- _Assignment_:
The following entries should be restated word for word, pictures excluded.

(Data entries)
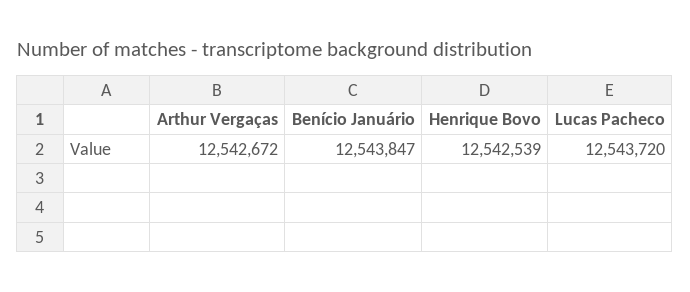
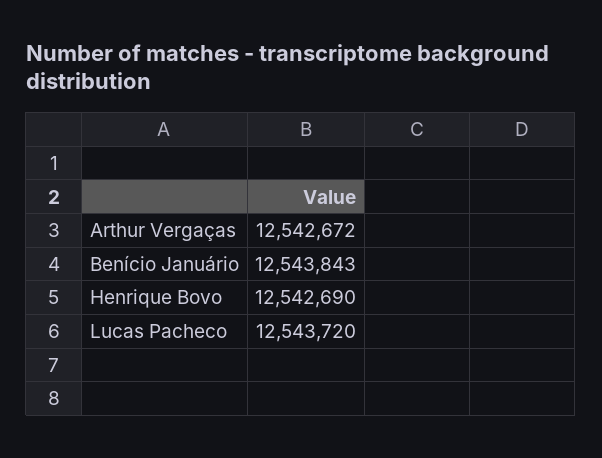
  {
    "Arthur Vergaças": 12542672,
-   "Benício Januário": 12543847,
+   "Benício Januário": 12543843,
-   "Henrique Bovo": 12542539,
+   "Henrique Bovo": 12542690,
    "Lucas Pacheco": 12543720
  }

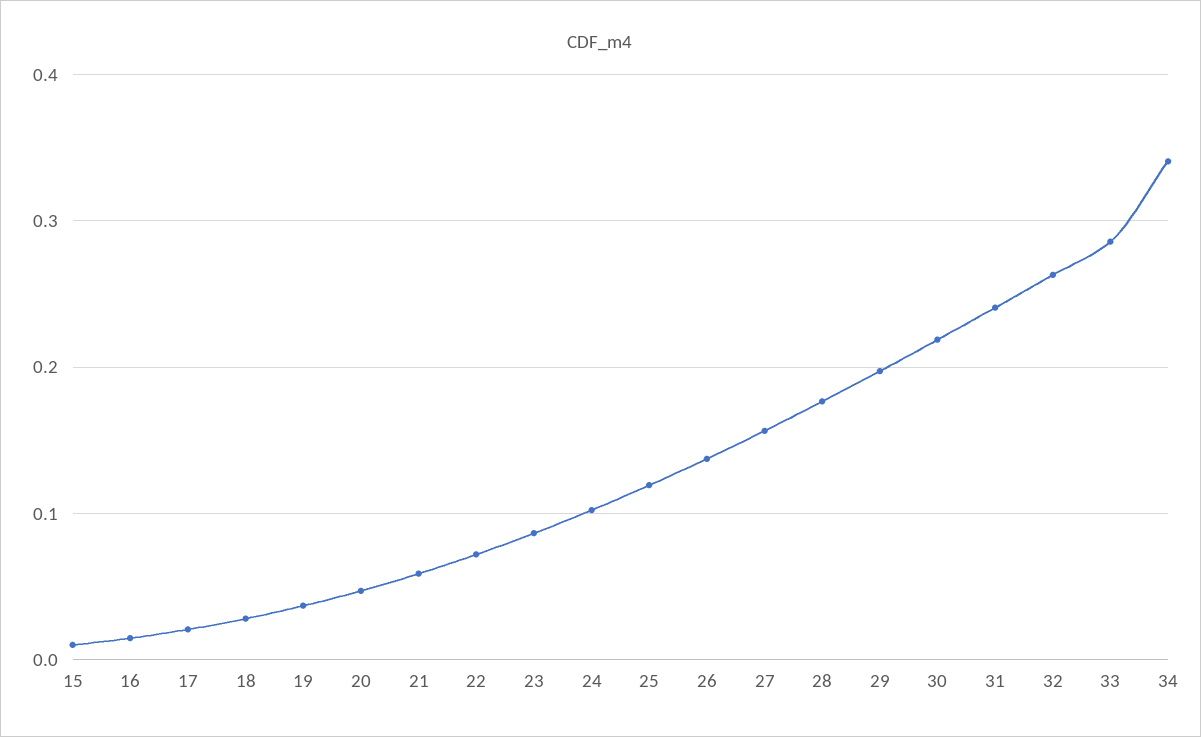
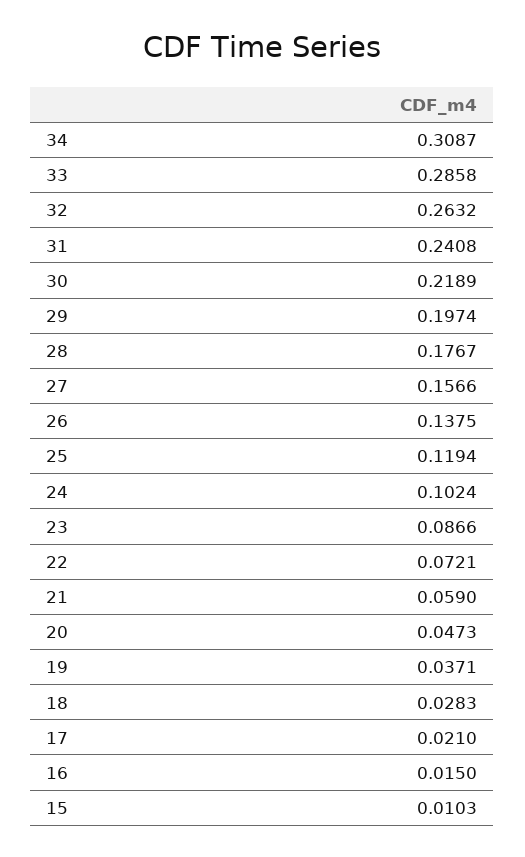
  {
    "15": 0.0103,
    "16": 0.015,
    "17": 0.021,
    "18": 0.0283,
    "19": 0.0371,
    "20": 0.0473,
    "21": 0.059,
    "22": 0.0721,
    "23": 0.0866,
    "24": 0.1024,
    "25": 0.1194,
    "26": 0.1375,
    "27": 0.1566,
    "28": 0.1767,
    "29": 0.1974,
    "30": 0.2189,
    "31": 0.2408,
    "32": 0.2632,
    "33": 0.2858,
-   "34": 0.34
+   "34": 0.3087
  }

- _Response to this exercise_:
  {
    "Arthur Vergaças": 12542672,
-   "Benício Januário": 12543847,
+   "Benício Januário": 12543843,
-   "Henrique Bovo": 12542539,
+   "Henrique Bovo": 12542690,
    "Lucas Pacheco": 12543720
  }

  {
    "15": 0.0103,
    "16": 0.015,
    "17": 0.021,
    "18": 0.0283,
    "19": 0.0371,
    "20": 0.0473,
    "21": 0.059,
    "22": 0.0721,
    "23": 0.0866,
    "24": 0.1024,
    "25": 0.1194,
    "26": 0.1375,
    "27": 0.1566,
    "28": 0.1767,
    "29": 0.1974,
    "30": 0.2189,
    "31": 0.2408,
    "32": 0.2632,
    "33": 0.2858,
-   "34": 0.34
+   "34": 0.3087
  }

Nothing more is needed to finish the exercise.